David Axelrod, Obama’s chief political adviser, and campaign manager Jim Messina highlighted in a briefing for reporters what they said was the president’s 7-percentage-point advantage over Gingrich in aggregated national polls, compared with a 2-point margin over Romney.
While declining to say who they’d rather run against, both indicated that a contentious contest between the former speaker of the House and the former Massachusetts governor that push the two candidates toward appealing to the most conservative primary voters would make the eventual Republican nominee easier to run against.
“They’re being tugged to the right every day,” David Axelrod, a campaign adviser, told reporters in at the Democratic National Committee headquarters in Washington. “They’re mortgaging themselves for the general by tacking as far as they are.”
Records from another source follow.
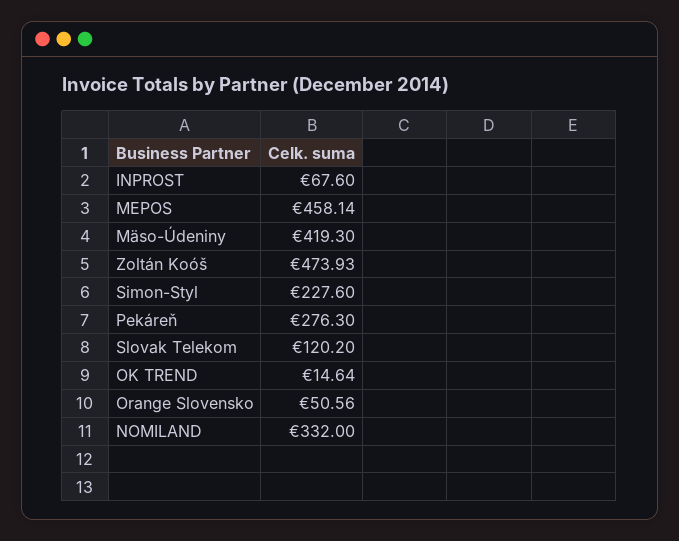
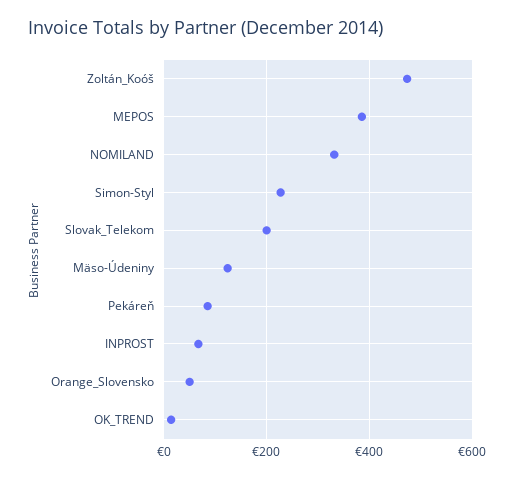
MEPOS: 458.14 -> 380
Mäso-Údeniny: 419.3 -> 120
Pekáreň: 276.3 -> 80
Slovak Telekom: 120.2 -> 200

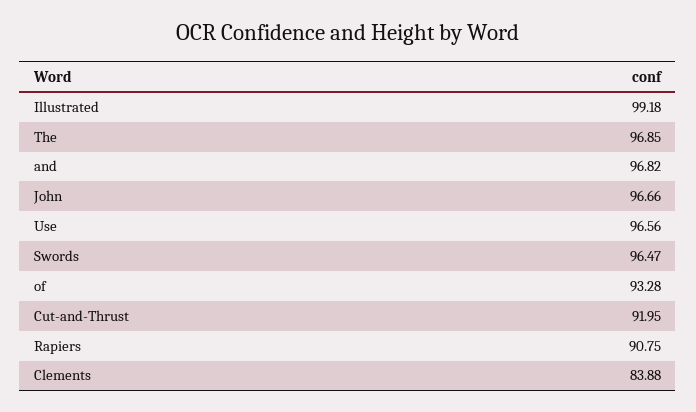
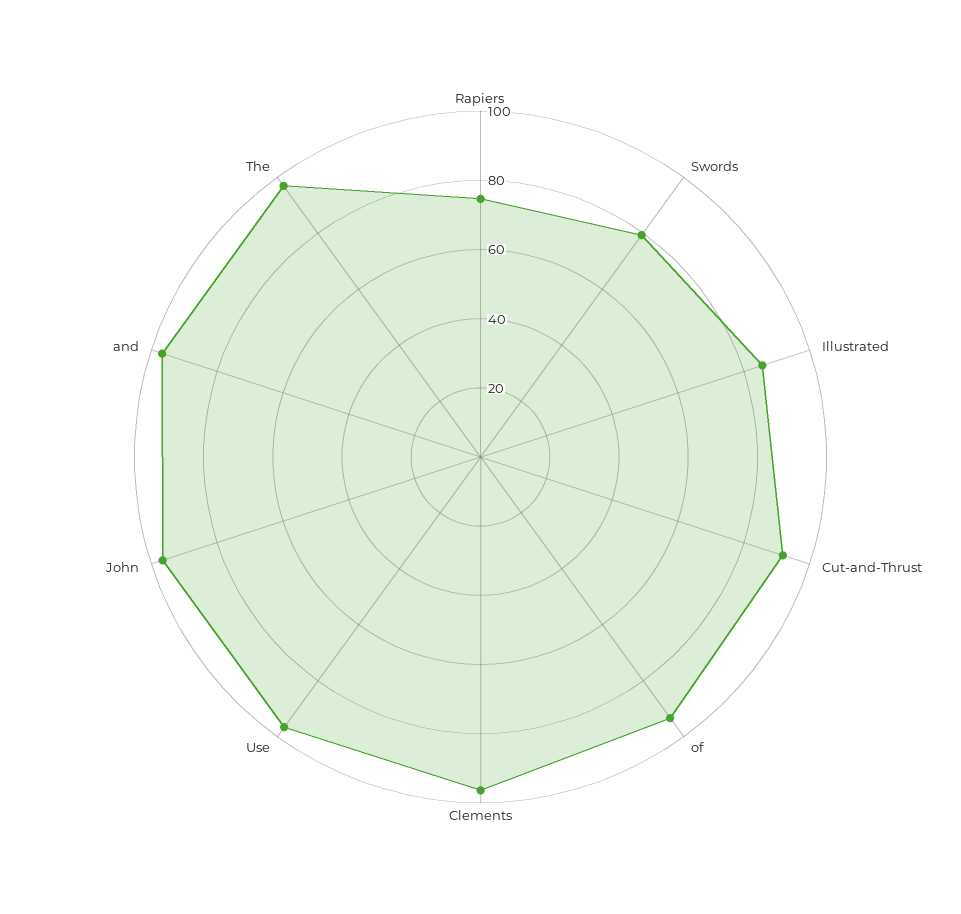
Illustrated: 99.18 -> 85
Swords: 96.47 -> 80
Rapiers: 90.75 -> 75
Clements: 83.88 -> 95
The 2012 election campaign will take place against the backdrop of an economy still struggling to emerge from the worst recession in seven decades. While employers added 120,000 jobs to their payrolls last month and unemployment fell to 8.6 percent, the jobless rate will average 8.7 percent in 2012, according to the median forecast by economists surveyed by Bloomberg News from Dec. 2-8. Obama’s approval rating in Gallup’s daily tracking poll has been hovering at about 45 percent since late May.
No ‘Slam Dunk’
In an address to fundraisers today in Washington, Obama said he will have to “fight” to win re-election.
“It’s not a slam dunk,” Obama said.
Axelrod argued that voters will take into account the magnitude and origins of the recession and Obama’s latest proposals to spur economic growth. “This is not an ordinary year and you can’t apply ordinary models,” he said.
Neither Axelrod nor Messina would predict whether Gingrich or Romney would emerge at the Republican presidential nominee. They cited the many lead changes in the early campaign as other candidates, such as Texas Governor Rick Perry and businessman Herman Cain, have risen to front-runner status only to drop as they made stumbles while campaigning or in debates.
“Whether it’s Romney or Gingrich or if someone else were to surprise us again, the debate is going to be largely the same because the economic theory on their side is largely the same,” Axelrod said.